State of gamers' hardware
Wednesday, January 5, 2011 | Permalink
As we enter 2011 it's interesting to once again look at what the average gamer has in his system. A continuing trend is the decline of WinXP in favor of primarily Win7, but to some extent also to Vista. This drop has flattened a bit the last couple of months though. The other trend is that all 64-bit OSes gain and all 32-bit drop. As 2010 closes we land on fairly round numbers. Out of four gamers on Steam two use Window 7, and one on Vista and XP respectively. Two run 64-bit. Three has DX10 systems. 9 of 10 has two or more cores.
In conclusion, for any new AAA title beginning development now there appears to be no reason to aim lower than DX10 and dual/quad core. In a year or so when such a title is released the number of people remaining on XP who buys AAA titles will be a tiny fraction. Quad-core will likely outnumber dual-core machines, although there will likely be a substantial portion of the gamers left on dual-core at that time. It's probably a bit early to go 64-bit exclusive, but looking over a two year development cycle it might be a reasonable thing to do.

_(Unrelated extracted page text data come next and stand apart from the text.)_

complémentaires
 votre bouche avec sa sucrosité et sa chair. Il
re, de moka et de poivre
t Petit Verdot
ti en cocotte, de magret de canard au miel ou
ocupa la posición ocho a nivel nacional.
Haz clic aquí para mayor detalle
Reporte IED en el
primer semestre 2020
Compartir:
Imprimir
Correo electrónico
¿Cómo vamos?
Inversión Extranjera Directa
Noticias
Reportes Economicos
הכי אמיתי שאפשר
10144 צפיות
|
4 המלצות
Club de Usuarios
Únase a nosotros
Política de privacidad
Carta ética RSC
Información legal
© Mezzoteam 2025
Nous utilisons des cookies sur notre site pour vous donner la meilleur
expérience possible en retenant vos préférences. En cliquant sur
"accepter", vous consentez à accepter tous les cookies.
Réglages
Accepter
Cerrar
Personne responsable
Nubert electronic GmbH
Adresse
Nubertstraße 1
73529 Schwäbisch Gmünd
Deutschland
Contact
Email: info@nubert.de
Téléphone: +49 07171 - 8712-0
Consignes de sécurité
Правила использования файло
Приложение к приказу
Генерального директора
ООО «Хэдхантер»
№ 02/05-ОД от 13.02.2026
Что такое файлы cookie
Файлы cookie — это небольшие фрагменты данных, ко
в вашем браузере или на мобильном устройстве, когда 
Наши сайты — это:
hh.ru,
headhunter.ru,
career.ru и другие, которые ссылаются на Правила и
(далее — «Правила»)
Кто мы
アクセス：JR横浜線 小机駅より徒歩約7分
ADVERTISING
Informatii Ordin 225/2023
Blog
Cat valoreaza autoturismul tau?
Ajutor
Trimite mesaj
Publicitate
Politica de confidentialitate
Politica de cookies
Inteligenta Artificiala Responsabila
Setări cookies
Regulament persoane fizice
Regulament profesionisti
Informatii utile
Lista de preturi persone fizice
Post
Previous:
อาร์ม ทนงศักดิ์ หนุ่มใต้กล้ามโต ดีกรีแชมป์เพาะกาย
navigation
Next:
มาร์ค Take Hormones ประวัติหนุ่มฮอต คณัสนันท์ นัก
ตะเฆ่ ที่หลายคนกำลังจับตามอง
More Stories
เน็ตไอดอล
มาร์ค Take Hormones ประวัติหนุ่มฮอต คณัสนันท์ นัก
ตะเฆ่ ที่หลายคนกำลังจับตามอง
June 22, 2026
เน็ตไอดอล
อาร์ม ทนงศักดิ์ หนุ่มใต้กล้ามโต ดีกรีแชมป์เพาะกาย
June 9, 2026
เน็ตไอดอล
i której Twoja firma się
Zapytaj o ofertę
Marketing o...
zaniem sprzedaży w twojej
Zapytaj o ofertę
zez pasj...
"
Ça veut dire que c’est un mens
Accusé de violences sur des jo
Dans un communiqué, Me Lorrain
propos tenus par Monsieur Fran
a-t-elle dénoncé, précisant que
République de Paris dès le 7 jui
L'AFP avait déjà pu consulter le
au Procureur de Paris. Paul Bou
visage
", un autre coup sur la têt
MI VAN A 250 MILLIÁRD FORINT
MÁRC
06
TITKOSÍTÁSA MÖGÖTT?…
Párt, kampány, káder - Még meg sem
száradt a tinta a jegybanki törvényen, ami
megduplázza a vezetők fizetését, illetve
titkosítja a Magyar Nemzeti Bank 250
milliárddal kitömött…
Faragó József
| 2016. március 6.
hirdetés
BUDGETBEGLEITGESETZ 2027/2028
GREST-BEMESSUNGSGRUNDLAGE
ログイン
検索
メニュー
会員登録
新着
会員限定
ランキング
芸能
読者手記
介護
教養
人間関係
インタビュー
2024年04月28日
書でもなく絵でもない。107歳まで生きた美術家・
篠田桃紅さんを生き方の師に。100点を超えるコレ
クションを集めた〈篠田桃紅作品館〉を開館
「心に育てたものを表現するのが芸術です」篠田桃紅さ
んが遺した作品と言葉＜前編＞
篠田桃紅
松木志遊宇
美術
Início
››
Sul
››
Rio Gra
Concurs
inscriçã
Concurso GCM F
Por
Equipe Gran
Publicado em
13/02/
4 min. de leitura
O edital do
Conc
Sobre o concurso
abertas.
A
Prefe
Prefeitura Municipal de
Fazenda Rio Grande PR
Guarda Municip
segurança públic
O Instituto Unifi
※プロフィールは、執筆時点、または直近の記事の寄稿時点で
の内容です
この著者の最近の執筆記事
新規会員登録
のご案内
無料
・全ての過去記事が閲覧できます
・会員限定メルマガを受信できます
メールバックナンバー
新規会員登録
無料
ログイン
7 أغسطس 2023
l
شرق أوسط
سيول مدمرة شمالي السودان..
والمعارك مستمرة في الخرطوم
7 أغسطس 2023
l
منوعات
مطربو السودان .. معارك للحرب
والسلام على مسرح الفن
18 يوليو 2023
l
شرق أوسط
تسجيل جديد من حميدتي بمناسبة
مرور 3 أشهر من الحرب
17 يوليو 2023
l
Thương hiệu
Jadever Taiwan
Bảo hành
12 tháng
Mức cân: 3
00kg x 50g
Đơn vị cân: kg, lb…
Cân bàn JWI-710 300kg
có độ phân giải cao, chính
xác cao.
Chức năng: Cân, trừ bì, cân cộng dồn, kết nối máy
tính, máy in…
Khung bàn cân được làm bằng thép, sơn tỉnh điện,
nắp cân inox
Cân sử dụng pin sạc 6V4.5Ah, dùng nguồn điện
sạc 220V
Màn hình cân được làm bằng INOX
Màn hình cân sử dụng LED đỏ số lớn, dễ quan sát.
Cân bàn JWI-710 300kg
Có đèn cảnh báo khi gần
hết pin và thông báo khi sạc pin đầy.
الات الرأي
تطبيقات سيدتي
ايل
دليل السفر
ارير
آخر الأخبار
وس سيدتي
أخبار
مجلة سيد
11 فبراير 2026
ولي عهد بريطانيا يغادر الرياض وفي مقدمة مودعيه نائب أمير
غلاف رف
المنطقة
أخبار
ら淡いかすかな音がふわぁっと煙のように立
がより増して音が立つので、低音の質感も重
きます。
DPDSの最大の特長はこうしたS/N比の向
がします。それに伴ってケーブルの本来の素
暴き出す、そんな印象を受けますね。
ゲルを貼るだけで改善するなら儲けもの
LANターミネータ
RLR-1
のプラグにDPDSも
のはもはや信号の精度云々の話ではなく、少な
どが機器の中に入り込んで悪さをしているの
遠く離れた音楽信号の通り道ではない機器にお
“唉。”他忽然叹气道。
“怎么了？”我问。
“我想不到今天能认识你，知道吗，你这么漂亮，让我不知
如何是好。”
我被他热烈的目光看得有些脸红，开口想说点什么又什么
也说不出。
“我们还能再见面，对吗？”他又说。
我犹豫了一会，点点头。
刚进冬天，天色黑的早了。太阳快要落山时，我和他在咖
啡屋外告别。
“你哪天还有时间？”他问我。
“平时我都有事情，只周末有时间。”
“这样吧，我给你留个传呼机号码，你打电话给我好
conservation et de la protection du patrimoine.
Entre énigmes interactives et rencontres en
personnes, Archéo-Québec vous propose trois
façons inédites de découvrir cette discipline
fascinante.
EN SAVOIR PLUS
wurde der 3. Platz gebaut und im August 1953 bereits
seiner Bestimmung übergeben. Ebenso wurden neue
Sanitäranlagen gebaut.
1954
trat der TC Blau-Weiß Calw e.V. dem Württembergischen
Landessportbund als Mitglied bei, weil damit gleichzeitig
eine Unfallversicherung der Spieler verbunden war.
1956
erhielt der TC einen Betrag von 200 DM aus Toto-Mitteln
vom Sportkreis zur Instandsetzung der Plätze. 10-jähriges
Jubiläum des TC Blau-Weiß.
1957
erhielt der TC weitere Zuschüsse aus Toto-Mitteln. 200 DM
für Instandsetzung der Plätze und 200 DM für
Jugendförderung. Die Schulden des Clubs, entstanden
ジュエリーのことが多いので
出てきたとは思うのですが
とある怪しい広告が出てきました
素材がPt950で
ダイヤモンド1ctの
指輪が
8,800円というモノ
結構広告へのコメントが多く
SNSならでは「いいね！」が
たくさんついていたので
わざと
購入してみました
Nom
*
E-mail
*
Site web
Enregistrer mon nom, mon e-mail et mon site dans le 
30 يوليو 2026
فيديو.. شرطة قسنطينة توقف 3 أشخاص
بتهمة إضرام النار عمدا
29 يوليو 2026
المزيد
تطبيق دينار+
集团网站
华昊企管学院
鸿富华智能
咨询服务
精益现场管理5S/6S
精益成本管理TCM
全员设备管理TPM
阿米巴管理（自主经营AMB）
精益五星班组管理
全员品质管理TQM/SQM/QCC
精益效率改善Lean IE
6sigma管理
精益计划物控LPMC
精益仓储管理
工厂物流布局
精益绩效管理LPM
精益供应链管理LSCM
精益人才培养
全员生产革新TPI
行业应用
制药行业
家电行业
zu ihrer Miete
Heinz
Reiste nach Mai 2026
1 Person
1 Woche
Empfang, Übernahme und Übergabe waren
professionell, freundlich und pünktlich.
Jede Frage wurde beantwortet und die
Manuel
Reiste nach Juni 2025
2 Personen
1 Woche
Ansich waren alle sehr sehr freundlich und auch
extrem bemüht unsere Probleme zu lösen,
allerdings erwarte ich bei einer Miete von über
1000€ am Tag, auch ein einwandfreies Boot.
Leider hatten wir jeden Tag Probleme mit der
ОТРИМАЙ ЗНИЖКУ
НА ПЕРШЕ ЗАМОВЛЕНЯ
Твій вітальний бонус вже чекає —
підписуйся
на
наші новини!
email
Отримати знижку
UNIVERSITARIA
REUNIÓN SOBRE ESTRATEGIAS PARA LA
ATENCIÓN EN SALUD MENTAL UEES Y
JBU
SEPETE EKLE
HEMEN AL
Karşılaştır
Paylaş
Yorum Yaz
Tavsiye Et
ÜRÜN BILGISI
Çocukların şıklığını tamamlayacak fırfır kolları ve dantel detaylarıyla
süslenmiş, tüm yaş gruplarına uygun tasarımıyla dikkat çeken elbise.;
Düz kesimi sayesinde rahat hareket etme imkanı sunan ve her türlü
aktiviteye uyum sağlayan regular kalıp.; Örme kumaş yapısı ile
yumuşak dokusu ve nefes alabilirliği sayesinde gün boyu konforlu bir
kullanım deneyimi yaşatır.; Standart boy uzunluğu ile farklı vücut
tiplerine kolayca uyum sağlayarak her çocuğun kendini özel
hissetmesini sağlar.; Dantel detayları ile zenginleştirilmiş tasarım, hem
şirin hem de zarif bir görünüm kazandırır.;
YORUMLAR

After the huge initial success of Steam on Mac it's been sliding back to a 4-5% range, a fair bit lower than overall Mac market share. This was somewhat expected since Mac has no real history as a serious gaming platform, so it's likely that fewer Mac owners are gamers. Steam on Mac is still new though, so it will be interesting to come back in a year or two and see if any of that has changed.
blah
Wednesday, January 5, 2011
Mac is now a serious gaming platform. The userbase just fails to realize how much Steve Jobs is gaming them for their money.
Gnome
Wednesday, January 5, 2011
Since the survey is monthly it may be that the slide in mac steam share has a lot to do with the slow trickle of releases the platform sees. In all of December there were only 10 game releases on steam for the platform, none of them "major". I think there are many mac gamers but with so few releases it provides a lot less incentive to constantly be on the service. A smaller catalog overall also means less reasons to be on as a player on a regular basis.
The initial boom of being close to 9% is likely pretty accurate to what sales boost a major release could see on steam with a mac release.